-- START OF TEXT SEGMENT --
On the other hand, etcd is designed on a multi-coroutine architecture in Golang and offers two user-friendly interfaces: gRPC and RESTful. These interfaces are easy to integrate with and are efficient in terms of resource consumption. Additionally, each gRPC connection can handle multiple concurrent queries, which ensures optimal performance.
Defining Data
etcd
message KeyValue {
bytes key = 1;
// Revision number when the key was created
int64 create_revision = 2;
// Revision number when the key was last modified
int64 mod_revision = 3;
// Incrementing counter that increases every time the key is updated.
// This counter is reset to zero when the key is deleted, and is used as a tombstone.
int64 version = 4;
bytes value = 5;
// The lease object used by the key for TTL. If the value is 0, then there is no TTL.
-- END OF TEXT SEGMENT --
§ **EXERCISE OBJECTIVE**: Carry the etcd passage forward from its last line, finishing the KeyValue definition in the same style. The material after this point comes from a separate source with no tie to the etcd passage.
-- START OF RECORDS --
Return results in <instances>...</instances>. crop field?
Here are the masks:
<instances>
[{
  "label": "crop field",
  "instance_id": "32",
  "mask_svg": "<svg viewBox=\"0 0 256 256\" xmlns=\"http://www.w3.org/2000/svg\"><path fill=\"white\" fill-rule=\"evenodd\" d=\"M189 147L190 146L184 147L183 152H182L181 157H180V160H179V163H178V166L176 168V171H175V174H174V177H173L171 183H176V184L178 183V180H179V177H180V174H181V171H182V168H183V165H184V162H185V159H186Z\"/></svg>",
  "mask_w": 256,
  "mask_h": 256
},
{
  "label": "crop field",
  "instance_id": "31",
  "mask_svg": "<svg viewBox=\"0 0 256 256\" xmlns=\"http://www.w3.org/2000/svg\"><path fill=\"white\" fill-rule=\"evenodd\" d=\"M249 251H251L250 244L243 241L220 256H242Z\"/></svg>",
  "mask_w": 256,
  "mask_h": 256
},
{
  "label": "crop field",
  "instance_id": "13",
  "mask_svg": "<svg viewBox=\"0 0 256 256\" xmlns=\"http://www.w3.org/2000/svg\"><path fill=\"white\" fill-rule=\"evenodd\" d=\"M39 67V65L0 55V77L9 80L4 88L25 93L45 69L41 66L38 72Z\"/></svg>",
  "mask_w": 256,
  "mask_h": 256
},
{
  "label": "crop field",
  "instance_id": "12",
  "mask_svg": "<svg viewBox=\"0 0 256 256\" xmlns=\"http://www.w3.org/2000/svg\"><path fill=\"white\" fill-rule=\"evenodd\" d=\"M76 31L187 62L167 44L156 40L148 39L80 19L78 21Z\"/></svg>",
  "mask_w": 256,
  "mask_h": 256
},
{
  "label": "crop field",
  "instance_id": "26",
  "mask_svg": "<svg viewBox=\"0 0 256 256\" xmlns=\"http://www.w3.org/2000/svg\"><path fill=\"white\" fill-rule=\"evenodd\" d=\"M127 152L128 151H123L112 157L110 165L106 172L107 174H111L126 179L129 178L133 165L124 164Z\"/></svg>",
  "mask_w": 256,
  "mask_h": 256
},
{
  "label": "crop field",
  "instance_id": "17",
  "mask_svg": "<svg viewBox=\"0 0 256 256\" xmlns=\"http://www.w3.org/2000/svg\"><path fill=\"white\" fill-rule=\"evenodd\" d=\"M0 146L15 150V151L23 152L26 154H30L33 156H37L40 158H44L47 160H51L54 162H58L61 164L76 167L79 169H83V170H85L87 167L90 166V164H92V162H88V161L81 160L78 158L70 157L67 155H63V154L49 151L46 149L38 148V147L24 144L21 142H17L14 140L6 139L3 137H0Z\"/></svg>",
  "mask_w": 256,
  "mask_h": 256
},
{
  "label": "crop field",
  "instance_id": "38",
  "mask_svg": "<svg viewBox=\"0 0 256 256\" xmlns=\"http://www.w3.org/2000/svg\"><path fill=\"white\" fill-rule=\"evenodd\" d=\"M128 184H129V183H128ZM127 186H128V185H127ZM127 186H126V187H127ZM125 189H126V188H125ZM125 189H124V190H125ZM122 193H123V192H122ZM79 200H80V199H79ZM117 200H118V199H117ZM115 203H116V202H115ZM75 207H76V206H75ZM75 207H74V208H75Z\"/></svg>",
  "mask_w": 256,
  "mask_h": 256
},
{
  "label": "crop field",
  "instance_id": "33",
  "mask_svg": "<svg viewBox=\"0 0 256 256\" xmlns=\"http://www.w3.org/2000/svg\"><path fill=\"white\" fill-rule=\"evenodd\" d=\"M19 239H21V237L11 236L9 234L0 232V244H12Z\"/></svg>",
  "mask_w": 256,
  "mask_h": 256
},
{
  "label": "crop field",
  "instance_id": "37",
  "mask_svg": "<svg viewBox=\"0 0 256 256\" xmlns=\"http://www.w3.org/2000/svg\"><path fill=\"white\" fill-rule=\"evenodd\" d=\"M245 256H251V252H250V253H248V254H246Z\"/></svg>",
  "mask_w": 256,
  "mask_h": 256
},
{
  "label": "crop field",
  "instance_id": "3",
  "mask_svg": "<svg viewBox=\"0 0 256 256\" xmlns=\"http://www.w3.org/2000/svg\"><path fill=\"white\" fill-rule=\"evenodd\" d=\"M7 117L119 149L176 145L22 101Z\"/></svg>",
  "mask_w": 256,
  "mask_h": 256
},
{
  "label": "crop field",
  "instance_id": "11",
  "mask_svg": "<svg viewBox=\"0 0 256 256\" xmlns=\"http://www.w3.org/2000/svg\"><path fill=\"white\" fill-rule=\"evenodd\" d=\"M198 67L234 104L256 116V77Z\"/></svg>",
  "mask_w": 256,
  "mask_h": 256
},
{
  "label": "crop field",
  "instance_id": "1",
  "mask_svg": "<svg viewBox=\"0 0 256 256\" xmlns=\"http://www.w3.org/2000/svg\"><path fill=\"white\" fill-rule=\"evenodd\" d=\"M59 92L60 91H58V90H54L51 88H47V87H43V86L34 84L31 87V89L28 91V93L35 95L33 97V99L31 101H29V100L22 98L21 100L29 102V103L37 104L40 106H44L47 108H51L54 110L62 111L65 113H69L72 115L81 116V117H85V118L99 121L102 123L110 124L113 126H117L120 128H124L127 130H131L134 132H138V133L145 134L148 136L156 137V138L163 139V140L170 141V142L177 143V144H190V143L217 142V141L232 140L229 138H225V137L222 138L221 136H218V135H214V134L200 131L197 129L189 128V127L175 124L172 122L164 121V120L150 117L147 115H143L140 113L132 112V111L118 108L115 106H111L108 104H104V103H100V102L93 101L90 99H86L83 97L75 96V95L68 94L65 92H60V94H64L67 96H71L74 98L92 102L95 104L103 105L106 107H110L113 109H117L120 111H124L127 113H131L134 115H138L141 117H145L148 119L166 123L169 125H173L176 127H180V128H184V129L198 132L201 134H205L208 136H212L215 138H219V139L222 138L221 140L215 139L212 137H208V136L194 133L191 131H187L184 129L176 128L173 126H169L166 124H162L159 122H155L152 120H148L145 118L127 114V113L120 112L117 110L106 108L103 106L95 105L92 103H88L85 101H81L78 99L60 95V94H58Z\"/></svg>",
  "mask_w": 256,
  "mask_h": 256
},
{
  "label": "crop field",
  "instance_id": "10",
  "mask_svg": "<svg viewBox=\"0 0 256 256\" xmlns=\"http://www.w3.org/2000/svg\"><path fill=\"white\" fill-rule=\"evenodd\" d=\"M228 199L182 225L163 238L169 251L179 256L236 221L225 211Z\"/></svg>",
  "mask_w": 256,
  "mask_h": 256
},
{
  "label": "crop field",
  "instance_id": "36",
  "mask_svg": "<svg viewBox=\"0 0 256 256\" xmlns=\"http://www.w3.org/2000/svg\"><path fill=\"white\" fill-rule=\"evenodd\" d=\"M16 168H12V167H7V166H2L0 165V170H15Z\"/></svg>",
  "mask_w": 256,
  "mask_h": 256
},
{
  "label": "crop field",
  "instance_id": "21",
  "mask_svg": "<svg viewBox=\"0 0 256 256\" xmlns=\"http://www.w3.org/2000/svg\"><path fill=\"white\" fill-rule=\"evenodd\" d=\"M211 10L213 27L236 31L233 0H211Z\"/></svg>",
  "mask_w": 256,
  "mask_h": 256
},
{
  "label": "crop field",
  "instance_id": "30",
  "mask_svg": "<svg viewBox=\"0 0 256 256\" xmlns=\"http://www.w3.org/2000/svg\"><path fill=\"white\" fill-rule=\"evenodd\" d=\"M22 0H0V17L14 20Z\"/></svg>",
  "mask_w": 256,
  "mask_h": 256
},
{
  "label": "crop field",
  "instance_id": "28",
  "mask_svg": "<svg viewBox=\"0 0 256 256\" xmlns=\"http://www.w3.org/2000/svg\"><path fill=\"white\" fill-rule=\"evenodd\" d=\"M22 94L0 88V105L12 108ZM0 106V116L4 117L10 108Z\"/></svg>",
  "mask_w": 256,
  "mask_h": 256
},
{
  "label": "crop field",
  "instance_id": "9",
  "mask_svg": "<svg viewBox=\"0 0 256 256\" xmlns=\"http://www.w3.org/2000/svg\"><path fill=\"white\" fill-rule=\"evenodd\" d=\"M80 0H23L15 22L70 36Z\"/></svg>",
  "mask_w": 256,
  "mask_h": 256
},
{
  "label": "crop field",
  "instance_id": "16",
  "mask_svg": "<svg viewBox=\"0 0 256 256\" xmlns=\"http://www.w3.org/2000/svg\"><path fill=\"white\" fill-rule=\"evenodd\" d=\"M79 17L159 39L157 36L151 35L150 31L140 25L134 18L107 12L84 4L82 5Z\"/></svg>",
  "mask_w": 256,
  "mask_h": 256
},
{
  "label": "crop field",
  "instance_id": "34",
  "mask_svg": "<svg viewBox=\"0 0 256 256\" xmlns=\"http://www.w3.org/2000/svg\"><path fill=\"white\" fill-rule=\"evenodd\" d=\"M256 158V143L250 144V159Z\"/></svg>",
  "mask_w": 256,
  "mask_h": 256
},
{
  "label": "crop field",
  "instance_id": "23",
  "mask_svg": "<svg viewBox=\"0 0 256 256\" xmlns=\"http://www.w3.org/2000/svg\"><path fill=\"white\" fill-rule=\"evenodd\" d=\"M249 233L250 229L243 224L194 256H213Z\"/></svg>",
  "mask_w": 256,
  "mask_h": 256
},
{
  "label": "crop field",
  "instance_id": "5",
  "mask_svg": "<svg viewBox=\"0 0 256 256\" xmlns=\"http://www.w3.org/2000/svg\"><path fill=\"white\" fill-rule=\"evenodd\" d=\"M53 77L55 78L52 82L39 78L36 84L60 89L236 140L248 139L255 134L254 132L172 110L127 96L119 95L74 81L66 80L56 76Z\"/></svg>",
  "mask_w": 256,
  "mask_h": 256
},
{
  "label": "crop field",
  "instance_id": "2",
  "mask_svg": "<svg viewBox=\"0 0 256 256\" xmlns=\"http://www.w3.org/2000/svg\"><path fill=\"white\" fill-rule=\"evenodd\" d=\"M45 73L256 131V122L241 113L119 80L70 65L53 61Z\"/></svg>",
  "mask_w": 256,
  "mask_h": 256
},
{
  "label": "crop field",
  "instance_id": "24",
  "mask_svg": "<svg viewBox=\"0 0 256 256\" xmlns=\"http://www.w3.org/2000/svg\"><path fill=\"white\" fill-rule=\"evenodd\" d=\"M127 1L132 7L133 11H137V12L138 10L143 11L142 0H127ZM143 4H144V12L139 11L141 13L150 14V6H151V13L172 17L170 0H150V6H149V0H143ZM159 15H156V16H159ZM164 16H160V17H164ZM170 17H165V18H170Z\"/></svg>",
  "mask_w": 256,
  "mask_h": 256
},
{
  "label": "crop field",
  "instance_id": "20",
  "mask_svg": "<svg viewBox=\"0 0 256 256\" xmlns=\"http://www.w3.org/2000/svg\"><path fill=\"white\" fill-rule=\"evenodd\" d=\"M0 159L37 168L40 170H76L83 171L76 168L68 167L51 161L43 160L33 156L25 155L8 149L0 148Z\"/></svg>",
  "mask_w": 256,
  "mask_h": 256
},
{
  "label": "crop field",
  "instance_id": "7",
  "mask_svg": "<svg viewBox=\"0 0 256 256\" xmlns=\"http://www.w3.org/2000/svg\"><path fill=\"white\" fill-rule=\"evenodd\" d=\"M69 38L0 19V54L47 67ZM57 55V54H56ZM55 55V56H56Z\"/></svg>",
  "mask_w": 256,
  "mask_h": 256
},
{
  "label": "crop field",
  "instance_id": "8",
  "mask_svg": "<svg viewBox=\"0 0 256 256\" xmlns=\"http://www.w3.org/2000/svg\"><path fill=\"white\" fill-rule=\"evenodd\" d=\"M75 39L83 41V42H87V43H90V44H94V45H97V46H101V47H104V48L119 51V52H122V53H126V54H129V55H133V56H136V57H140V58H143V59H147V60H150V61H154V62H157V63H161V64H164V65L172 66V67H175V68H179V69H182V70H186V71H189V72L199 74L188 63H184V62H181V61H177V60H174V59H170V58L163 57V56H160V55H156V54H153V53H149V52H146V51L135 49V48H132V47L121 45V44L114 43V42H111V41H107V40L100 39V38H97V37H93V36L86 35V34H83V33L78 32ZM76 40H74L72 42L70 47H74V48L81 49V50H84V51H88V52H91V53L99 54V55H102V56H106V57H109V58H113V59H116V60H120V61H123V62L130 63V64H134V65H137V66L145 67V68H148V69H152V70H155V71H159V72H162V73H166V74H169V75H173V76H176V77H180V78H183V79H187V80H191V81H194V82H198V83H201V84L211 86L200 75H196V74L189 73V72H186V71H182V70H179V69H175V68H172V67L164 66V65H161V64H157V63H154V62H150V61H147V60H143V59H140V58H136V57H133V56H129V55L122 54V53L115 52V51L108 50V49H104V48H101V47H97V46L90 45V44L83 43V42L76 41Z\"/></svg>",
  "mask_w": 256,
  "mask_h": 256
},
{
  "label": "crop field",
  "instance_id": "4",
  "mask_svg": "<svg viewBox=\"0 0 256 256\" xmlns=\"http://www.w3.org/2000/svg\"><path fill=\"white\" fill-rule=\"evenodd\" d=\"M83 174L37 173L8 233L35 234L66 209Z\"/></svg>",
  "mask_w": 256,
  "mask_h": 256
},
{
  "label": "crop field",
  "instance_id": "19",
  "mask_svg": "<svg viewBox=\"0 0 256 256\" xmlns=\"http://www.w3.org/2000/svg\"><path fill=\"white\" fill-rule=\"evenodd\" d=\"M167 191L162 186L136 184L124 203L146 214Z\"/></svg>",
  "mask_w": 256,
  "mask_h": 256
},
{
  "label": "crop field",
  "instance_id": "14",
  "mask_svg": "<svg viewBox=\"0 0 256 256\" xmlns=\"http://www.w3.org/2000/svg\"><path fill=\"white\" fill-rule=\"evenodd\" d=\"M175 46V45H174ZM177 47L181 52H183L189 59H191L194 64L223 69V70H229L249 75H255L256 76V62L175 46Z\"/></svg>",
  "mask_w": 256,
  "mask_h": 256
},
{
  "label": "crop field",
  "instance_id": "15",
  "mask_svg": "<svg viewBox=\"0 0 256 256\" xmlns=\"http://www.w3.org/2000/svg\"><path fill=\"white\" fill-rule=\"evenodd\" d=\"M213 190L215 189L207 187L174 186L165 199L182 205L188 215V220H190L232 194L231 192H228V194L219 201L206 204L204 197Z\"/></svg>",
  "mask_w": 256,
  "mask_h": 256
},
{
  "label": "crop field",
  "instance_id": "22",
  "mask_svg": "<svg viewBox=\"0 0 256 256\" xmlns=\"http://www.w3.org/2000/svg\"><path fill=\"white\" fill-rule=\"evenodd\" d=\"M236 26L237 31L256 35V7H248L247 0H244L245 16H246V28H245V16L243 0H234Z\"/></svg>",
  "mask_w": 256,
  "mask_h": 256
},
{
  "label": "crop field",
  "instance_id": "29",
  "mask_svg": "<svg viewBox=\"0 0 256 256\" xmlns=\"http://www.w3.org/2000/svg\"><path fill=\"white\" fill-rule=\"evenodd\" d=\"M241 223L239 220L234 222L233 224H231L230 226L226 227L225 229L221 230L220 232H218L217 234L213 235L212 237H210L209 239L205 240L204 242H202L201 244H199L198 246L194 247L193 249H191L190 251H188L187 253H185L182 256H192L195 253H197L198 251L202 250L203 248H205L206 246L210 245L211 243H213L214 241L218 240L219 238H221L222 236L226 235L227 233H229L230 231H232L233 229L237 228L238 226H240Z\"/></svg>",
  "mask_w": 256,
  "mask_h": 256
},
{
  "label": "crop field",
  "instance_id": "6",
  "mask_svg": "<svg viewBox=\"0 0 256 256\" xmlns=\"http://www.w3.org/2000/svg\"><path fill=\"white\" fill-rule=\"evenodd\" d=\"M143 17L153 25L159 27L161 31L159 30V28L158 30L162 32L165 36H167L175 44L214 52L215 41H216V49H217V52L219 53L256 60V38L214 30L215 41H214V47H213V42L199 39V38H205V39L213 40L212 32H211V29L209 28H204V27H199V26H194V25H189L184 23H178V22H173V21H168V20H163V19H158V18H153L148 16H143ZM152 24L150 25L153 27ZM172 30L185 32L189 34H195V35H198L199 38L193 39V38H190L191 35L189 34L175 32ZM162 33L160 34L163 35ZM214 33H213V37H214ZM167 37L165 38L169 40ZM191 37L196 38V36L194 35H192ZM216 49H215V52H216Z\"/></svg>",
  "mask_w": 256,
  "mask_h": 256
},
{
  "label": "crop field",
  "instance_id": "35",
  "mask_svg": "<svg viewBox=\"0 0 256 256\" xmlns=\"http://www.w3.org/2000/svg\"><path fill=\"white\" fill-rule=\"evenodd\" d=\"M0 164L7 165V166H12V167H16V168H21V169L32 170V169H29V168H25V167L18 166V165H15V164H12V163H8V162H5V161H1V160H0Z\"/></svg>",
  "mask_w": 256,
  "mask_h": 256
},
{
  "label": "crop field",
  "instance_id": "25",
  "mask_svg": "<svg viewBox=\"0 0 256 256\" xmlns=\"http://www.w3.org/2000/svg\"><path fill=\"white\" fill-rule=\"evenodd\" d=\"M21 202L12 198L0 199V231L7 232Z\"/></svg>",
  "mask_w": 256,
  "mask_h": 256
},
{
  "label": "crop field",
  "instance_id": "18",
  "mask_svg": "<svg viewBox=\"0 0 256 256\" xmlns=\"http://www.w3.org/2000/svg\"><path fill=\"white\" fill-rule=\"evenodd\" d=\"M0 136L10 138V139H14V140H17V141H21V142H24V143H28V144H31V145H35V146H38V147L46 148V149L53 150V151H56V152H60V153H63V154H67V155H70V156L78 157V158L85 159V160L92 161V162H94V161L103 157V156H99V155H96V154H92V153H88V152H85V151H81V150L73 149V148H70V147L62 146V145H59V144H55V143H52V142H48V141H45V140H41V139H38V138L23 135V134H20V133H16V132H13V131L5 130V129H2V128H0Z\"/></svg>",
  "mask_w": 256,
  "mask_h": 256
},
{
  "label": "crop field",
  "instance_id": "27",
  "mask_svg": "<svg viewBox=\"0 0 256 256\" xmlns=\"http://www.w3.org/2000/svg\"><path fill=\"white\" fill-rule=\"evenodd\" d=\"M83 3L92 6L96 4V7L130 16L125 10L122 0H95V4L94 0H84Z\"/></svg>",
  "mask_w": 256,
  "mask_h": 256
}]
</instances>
-- END OF RECORDS --
§ **EXERCISE RESPONSE**:
int64 lease = 6;
}
PostgreSQL
PostgreSQL needs to use a table to simulate etcd's global data space:
CREATE TABLE IF NOT EXISTS config (
key text,
value text,
-- Equivalent to `create_revision` and `mod_revision`
-- Here, a big integer incrementing sequence type is used to simulate revision
revision bigserial,
-- Tombstone
tombstone boolean NOT NULL DEFAULT false,
-- Composite index, search by key first, then by revision
primary key(key, revision)
);
get
etcd
etcd's get
API has a wide range of parameters:
- Range queries, for example, setting
key
as/abc
andrange_end
as/abd
will retrieve all the key-value pairs with/abc
as the prefix. - Historical queries, specifying
revision
or a range ofmod_revision
. - Sorting and limiting the number of returned results.
message RangeRequest {
...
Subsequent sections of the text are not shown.